SELECTED EXCERPT:
*** Begin section ***
These observations further prompted us to specifically check a potential role for PtdIns-3-P in LPA-dependent migration. Therefore, we analyzed migration of SKOV-3 transfected with a cDNA encoding a Flag-tagged PtdIns-3-P–specific phosphatase, myotubularin MTM1 (Laporte et al., 2002), that has been recently successfully used to inhibit the insulin-dependent pool of PtdIns-3-P (Chaussade et al., 2003). In these experiments, migration was assessed in Transwell assays by counting the total number of migrated cells as described in Materials and methods. Although the transfection efficiency in SKOV-3 was only ∼50%, overexpression of MTM1 was able to reduce the LPA-induced migration whereas overexpression of the point mutant MTM1 C375S, which has no phosphatase activity toward PtdIns-3-P, had no effect (Fig. 6 A, top). Expression of both proteins was assessed in Western blotting analysis (Fig. 6 A, bottom). Although expression of MTM1 was able to induce a partial inhibition of migration, it did not seem to affect the levels of PtdIns-3,4,5-P3 as basal Akt phosphorylation was not even partially reduced (Fig. 6 B). Importantly, the lack of effect on Akt phosphorylation was not due to the transfection efficiency because overexpression of the PtdIns-3,4,5-P3–specific phosphatase PTEN at similar transfection efficiency was indeed able to reduce Akt phosphorylation (Fig. 6 C).
Effect of PtdIns-3-P–specific binding domains.
We analyzed the LPA-dependent migration in cells overexpressing the GFP-2XFYVEHrs fusion protein that we hypothesized might act as a PtdIns-3-P–sequestering domain and therefore interfere with the LPA-dependent pool of PtdIns-3-P. Wound healing assays monitored by confocal microscopy revealed that overexpression of GFP-2XFYVEHrs inhibited the LPA-dependent migration in SKOV-3, whereas overexpression of GFP alone had no effect (Fig. 6 D). Because none of the GFP-2XFYVEHrs-transfected cells were able to migrate into the wounded area, we could not perform a quantitative analysis of this assay (Fig. 6 D). Therefore, to quantify the effect of overexpression of the PtdIns-3-P–binding domain, we transfected cells with cDNAs encoding GFP alone or GFP-2XFYVEHrs and analyzed migration by using Transwell assays. In a first set of experiments, we counted the total number of cells migrated after staining the membranes of the Transwell chambers with crystal violet and we observed that LPA clearly stimulated migration in GFP-transfected cells, whereas overexpression of GFP-2XFYVEHrs partially reduced the LPA-dependent migration (Fig. 6 E). The observed partial effect was consistent with a transfection efficiency of ∼50%, as discussed in the previous paragraph.
*** End section ***
[Saved entries]
*** Begin section ***
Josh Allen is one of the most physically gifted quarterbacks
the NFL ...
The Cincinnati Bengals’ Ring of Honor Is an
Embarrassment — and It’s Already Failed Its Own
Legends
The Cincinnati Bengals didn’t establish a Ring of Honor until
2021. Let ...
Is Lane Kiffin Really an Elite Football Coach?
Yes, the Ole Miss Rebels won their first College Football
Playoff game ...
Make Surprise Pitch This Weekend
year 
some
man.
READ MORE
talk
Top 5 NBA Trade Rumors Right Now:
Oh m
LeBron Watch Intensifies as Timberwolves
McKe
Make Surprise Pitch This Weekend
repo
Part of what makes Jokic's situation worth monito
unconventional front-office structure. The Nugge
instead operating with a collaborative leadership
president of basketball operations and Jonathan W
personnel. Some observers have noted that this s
*** End section ***
*** Begin section ***
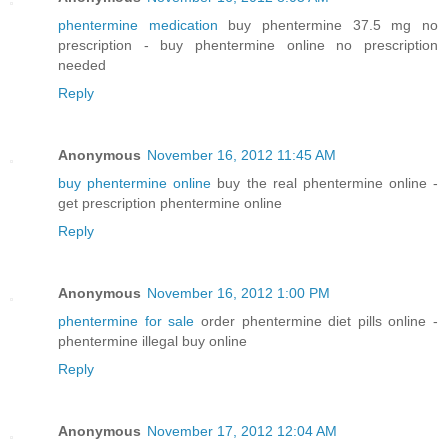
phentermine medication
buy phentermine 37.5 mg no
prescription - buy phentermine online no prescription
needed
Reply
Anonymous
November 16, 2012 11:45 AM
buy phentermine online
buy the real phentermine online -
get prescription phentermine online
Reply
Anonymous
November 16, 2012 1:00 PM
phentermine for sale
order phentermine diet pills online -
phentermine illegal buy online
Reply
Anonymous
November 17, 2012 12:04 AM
*** End section ***
YOUR OBJECTIVE:
Please resume the excerpt on PtdIns-3-P and LPA-dependent cell migration, picking up right after its last sentence.

ANSWER BOX:
To clearly assess the effect of the PtdIns-3-P–sequestering domain, we performed a very accurate second set of experiments and counted only the transfected (green) cells that had migrated. Indeed, in this more precise assay we observed that migration was completely inhibited in cells expressing GFP-2XFYVEHrs, whereas cells expressing GFP alone migrated upon LPA stimulation (Fig. 6 F). As discussed in the previous section, although a 50% transfection efficiency of GFP-PTEN was enough to reduce Akt phosphorylation, basal levels of Akt phosphorylation were not even partially reduced in cells transfected with GFP-2XFYVEHrs with the same efficiency (Fig. 6 G).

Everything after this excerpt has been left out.